* [Instructions to follow]: Copy out the entire Linde merger filing, with no alterations.

Filed by Linde AG
Pursuant to Rule 425 under the Securities Act of 1933
and deemed filed pursuant to Rule 14a-12
under the Securities Exchange Act of 1934
Subject Companies:
Praxair, Inc.
(Commission File No.: 001-11037)
Linde AG
Commission File No. for Registration
Statement on Form S-4: 333-218485
September 20, 2017
The big €uro interview
"Wolfgang Reitzle has a strong sense of how to do this"
Linde CEO Aldo Belloni on the planned merger with US competitor Praxair, passive shareholders and the role of Reitzle, Chairman of the Supervisory Board
By Sabine Gusbeth
€uro: Mr Belloni, the offer you have presented to the Linde shareholders to convince them to exchange their shares for shares in the new Linde plc is 1,337 pages long (link). Be honest, have you read it all?
Aldo Belloni: I believe I do know the document quite well (laughs).
For the benefit of undecided Linde shareholders, could you explain the most important reasons for the merger?
There are three key reasons for the transaction: First, we are merging two complementary, leading companies for industrial gases and thus combining Linde’s outstanding position in engineering and technology with Praxair’s operational excellence. Second, the merged company will be represented in all major regions and end markets and benefit from a more balanced global portfolio. Third, the transaction will bring about considerable synergies.
The savings potential is to amount to 1.1 billion euros. How do you intend to achieve that?

* [Chart interpretation exercises]:
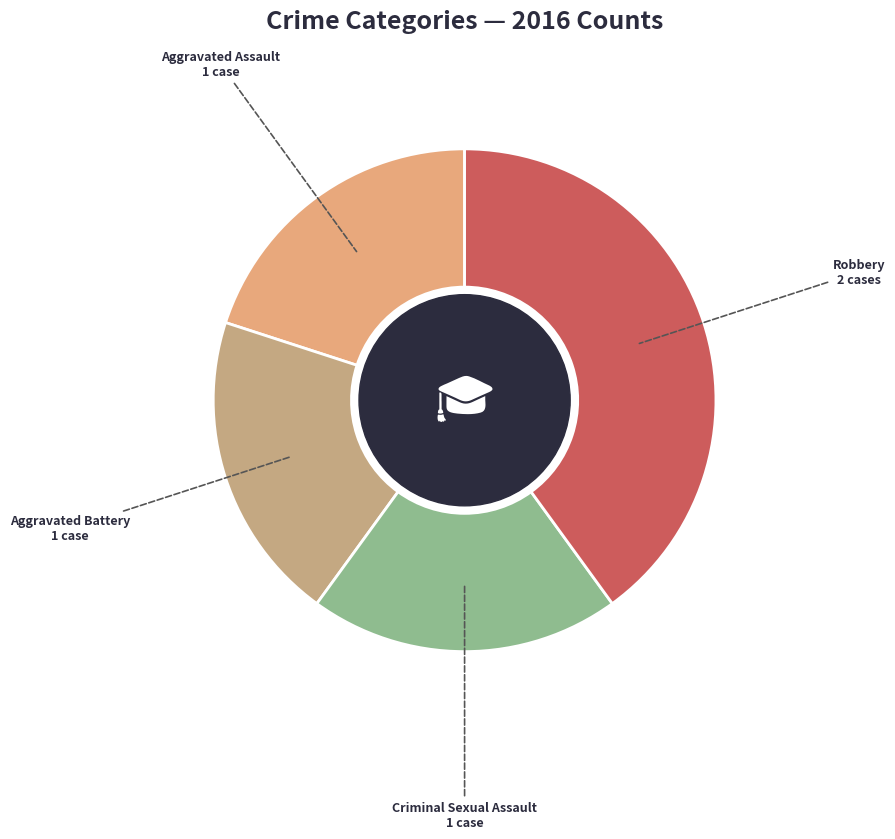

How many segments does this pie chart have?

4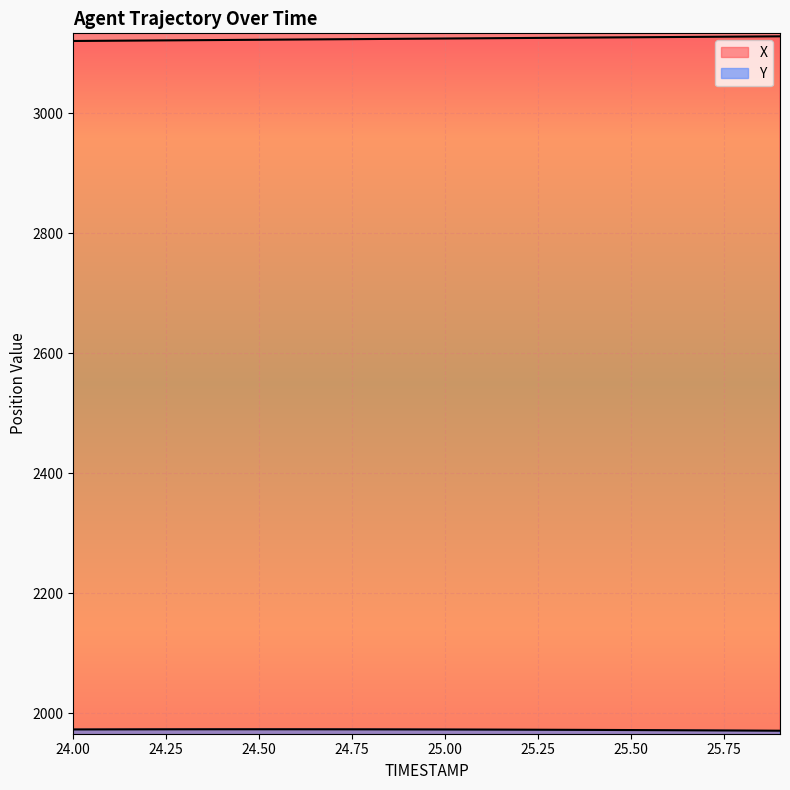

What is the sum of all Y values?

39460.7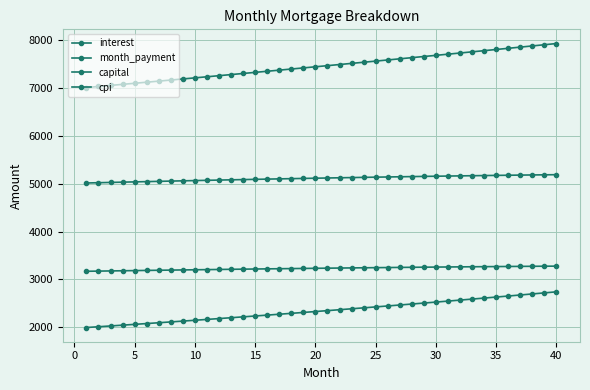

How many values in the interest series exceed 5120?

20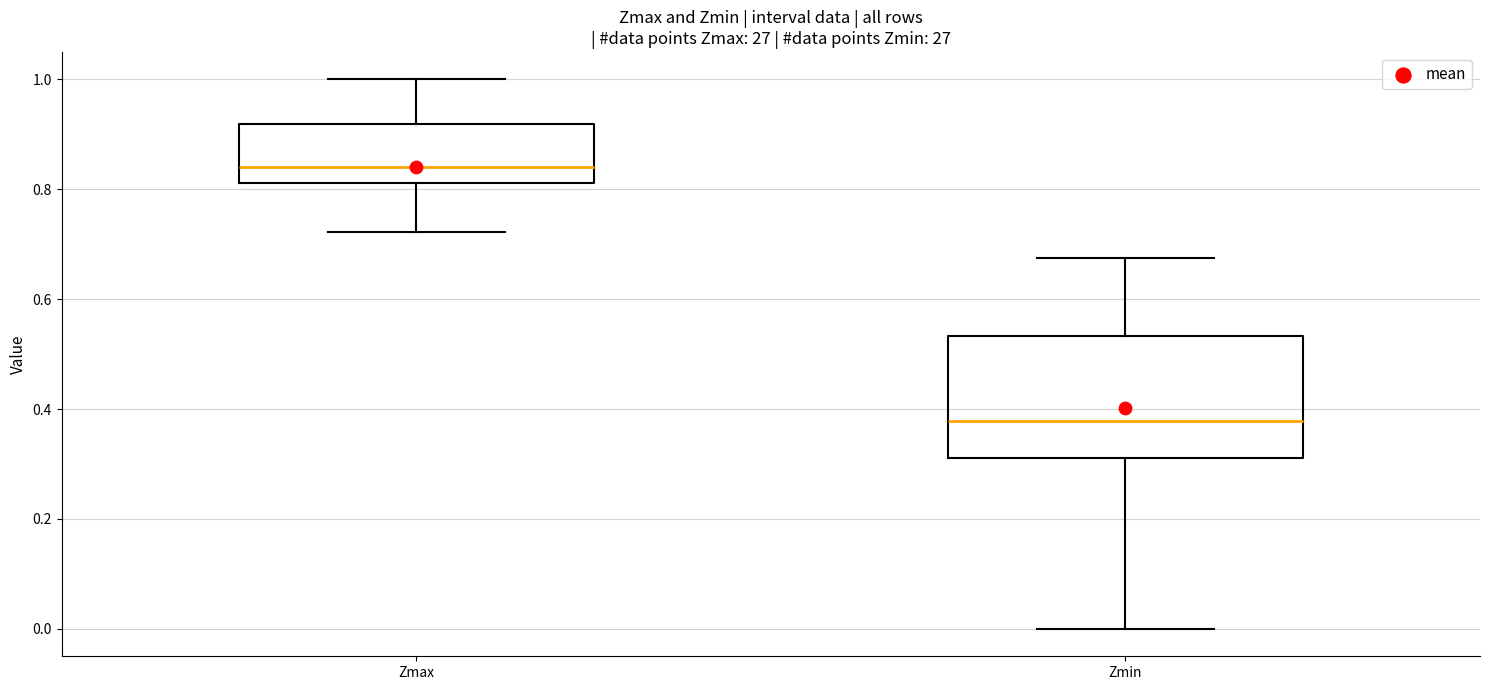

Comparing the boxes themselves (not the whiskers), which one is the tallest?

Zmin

* [Output of the exercise]:
Filed by Linde AG
Pursuant to Rule 425 under the Securities Act of 1933
and deemed filed pursuant to Rule 14a-12
under the Securities Exchange Act of 1934
Subject Companies:
Praxair, Inc.
(Commission File No.: 001-11037)
Linde AG
Commission File No. for Registration
Statement on Form S-4: 333-218485
September 20, 2017
The big €uro interview
"Wolfgang Reitzle has a strong sense of how to do this"
Linde CEO Aldo Belloni on the planned merger with US competitor Praxair, passive shareholders and the role of Reitzle, Chairman of the Supervisory Board
By Sabine Gusbeth
€uro: Mr Belloni, the offer you have presented to the Linde shareholders to convince them to exchange their shares for shares in the new Linde plc is 1,337 pages long (link). Be honest, have you read it all?
Aldo Belloni: I believe I do know the document quite well (laughs).
For the benefit of undecided Linde shareholders, could you explain the most important reasons for the merger?
There are three key reasons for the transaction: First, we are merging two complementary, leading companies for industrial gases and thus combining Linde’s outstanding position in engineering and technology with Praxair’s operational excellence. Second, the merged company will be represented in all major regions and end markets and benefit from a more balanced global portfolio. Third, the transaction will bring about considerable synergies.
The savings potential is to amount to 1.1 billion euros. How do you intend to achieve that?